======== Selected passage ========
Thanks, I'll keep my eye on that!


----------



## skinien (Jun 30, 2011)

OK all I think I found an issue with playing music. I've tested the CM Music app and WinAmp. Seems as though when playing music off of the sdcard, I get a drain of 5% every 10 minutes. I listen to music for about 2 hours/day - that's 60% of my battery gone right there. This may have to do with the music bug fix that was included in 1.3.


----------



## kcl71 (Jul 27, 2011)

Tiamet kernel definitely helped with battery life. I'm getting same life that i had with 1.2 and slayher's stock kernel. Don't know enough about it to make sense of what happened with my battery life between 1.2 and 1.3 but I'm happy and will run Tiamet for few days. Might try to flash back to stock kernel over weekend and see if there is any difference from first try.

View attachment 510


----------



## jeffykins (Jul 26, 2011)
======== Entries ========
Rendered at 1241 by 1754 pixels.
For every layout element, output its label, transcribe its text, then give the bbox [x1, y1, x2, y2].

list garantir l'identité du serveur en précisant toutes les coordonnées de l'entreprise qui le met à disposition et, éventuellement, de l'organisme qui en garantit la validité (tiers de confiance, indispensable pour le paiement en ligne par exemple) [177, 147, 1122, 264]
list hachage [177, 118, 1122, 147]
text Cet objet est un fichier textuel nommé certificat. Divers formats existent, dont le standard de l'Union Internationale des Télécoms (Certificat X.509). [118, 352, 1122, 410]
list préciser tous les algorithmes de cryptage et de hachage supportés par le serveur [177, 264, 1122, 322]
========
======== Entries ========
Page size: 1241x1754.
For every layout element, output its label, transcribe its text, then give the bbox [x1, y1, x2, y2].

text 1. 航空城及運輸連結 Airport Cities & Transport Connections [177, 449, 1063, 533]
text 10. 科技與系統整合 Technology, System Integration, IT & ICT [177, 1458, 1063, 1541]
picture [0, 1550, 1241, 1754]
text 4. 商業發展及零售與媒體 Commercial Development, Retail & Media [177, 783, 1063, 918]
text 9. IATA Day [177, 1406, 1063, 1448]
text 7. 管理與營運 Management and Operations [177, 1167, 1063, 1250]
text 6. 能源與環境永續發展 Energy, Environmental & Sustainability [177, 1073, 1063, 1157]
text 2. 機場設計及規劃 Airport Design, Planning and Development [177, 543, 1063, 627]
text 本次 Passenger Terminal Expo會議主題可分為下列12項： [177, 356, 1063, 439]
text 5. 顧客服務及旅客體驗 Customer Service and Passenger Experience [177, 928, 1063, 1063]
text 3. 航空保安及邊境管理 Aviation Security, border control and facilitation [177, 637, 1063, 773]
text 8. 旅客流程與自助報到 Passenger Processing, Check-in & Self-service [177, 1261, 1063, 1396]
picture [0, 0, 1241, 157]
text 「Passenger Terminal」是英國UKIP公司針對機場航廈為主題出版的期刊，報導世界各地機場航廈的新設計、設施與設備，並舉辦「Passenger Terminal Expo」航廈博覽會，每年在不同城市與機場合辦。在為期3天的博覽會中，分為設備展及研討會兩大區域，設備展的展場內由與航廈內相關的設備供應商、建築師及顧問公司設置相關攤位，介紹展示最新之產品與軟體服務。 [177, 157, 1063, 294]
========
§ **Directions**:
1/ From the battery-life thread, set down the passage from "## skinien (Jun" to "from first try." word for word.
2/ In the battery-life thread, what drain rate does skinien report when playing music off the sdcard?
3/ Summarize the battery-life thread in two sentences.

§ **Answers for the tasks**:
1/
## skinien (Jun 30, 2011)

OK all I think I found an issue with playing music. I've tested the CM Music app and WinAmp. Seems as though when playing music off of the sdcard, I get a drain of 5% every 10 minutes. I listen to music for about 2 hours/day - that's 60% of my battery gone right there. This may have to do with the music bug fix that was included in 1.3.


----------



## kcl71 (Jul 27, 2011)

Tiamet kernel definitely helped with battery life. I'm getting same life that i had with 1.2 and slayher's stock kernel. Don't know enough about it to make sense of what happened with my battery life between 1.2 and 1.3 but I'm happy and will run Tiamet for few days. Might try to flash back to stock kernel over weekend and see if there is any difference from first try.

2/ 5% every 10 minutes.

3/ One poster finds that playing music off the sdcard in the CM Music app and WinAmp drains the battery by 5% every 10 minutes, which may relate to the music bug fix included in 1.3. Another reports that the Tiamet kernel helped battery life, giving the same life as 1.2 with slayher's stock kernel.